- _DESCRIÇÃO DA TAREFA_: Retome o texto sobre a falta de máscaras em Curitiba e continue-o a partir da última frase apresentada.

- _TRECHO DO TEXTO_:

******************************

Ainda de acordo com a superintendente-executiva da SMS, o grande problema hoje tem sido conseguir repor o estoque de insumos e equipamentos de proteção individual. Ela explica que desde o começo do ano o município procurou reforçar os estoques de produtos necessários para combate à pandemia de coronavírus. Com a decretação de situação de emergência em saúde pública em Curitiba, o regime de compra foi facilitado. Mas aí vem outro problema: cadê os insumos?

“A máscara de três camadas (de proteção), temos uma entrega de 185 mil máscaras, que deveriam ter sido entregues em 3 de março. Fizemos a compra em janeiro, ainda no regime tradicional de compra. O fornecedor tinha de entregar em 3 de março, mas não fez essa entrega. Notificamos, intimamos, ele não entregou. Enquanto ele não entrega, fomos atrás de outros fornecedores e estamos com muita dificuldade de aquisição”, relata a especialista.

Nadas conta ainda que o valor para aquisição das máscaras, fechado ainda em janeiro, foi de R$ 2,95 para a caixa com 50 unidades. “Agora, porém, os fornecedores já dizem que não tem (o produto), e quem tem cobra R$ 200, R$ 300, R$ 400 (a caixa). Temos orçamento disso. É uma situação muito difícil”.

******************************

- _REGISTROS FORNECIDOS_:
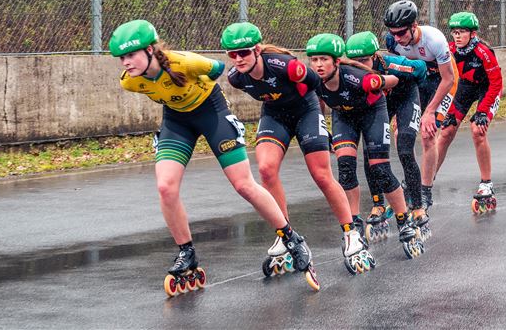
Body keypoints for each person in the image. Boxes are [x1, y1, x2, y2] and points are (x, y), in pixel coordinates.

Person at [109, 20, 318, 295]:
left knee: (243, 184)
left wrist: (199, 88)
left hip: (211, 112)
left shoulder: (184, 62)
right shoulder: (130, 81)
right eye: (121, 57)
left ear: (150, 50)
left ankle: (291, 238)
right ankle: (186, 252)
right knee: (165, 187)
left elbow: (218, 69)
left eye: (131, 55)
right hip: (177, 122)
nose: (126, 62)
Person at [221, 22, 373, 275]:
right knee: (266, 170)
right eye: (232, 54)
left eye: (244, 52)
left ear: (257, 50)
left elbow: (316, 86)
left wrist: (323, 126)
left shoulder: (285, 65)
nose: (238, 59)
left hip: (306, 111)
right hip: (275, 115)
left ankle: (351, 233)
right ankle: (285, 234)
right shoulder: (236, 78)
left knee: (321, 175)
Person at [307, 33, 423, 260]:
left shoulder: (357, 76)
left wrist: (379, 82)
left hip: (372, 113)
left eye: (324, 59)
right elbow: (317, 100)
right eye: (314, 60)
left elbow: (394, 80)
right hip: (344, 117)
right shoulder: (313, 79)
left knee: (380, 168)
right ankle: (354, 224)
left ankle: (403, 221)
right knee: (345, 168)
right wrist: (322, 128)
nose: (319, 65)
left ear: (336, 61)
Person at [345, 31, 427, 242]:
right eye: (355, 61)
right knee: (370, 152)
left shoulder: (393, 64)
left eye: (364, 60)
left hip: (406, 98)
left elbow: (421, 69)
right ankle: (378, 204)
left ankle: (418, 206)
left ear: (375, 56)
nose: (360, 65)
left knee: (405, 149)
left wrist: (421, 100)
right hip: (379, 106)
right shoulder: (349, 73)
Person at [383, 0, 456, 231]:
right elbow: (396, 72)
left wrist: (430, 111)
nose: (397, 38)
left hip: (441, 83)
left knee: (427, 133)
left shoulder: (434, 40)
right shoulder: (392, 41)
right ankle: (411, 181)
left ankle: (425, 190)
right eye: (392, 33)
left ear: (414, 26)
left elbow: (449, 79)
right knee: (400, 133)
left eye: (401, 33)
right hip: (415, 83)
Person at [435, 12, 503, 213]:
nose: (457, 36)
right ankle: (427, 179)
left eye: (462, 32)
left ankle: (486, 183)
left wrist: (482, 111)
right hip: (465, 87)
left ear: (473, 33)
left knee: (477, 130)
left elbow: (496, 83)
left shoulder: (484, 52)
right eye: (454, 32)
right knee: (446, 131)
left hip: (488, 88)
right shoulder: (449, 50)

******************************

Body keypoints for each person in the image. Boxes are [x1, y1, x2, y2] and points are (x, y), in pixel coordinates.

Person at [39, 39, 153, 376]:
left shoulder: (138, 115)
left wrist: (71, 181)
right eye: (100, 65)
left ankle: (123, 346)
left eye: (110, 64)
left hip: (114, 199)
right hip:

******************************

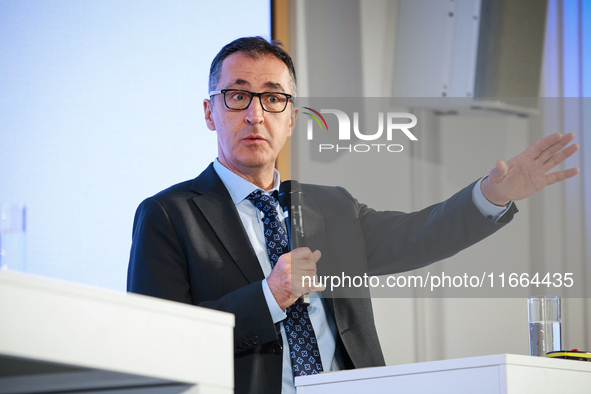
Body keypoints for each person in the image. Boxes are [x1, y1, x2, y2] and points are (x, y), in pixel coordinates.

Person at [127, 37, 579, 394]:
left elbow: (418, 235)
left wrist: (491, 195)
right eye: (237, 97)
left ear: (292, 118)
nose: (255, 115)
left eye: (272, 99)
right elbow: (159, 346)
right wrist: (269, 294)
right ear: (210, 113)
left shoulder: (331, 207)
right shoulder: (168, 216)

******************************

- _RESPOSTA DA TAREFA_:
Outro relato dela é com relação a um carregamento de álcool-gel, que deveria chegar nesta semana em Curitiba. No entanto a fornecedora, que é de Minas Gerais, foi proibida pelo governo mineiro de destinar a produção para fora do estado. “O governador de Minas Gerais não deixa (os carregamentos) sair de Minas, está destinando a produção deles para eles, que também estão pecisando. Nossa felicidade é que O Boticário está fazendo uma doação de tonelada de álcool gel, o que é essencial para nós. Os preços ficaram nessa loucurada, e nem é só o preço, mas não tem o insumo.”

Por fim, Beatriz Nadas ressalta que o município ainda possui estoque dos itens, ou seja, há material para ser fornecido às equipes. “Estamos fazendo uso disciplinado. Se for usar máscara bico de pato para todos os atendimentos…”

DEMONSTRAÇÃO DE APOIO E GRATIDÃO

Internautas brasileiros organizam uma manifestação inédita para esta sexta-feira (20 de março). No lugar de bater panelas, a promessa é de aplausos a partir das 20h30, num ato de apoio e demonstração de gratidão aos profissionais de saúde, que fazem a linha de frente de combate à pandemia do novo coronavírus (Covid-19). E Curitiba também está nessa.

“Enquanto estamos protegidos em casa, os profissionais da saúde estão enfrentando essa crise onde muitos estão se contaminando”, diz o comunicado. “Vamos mostrar nossa gratidão a todas essas pessoas com uma salva de aplausos das nossas janelas dia 20”, completa.

CONFIRA, NA ÍNTEGRA, A NOTA DIVULGADA PELO SINDICATO DOS MÉDICOS DO ESTADO DO PARANÁ

“Colocar profissionais de saúde para atender COVID-19 sem EPIs é mandá-los para a morte!

O Simepar tem recebido diversas queixas dos médicos das UPAs de Curitiba e da região metropolitana quanto à falta ou inadequação dos EPIs que estão recebendo.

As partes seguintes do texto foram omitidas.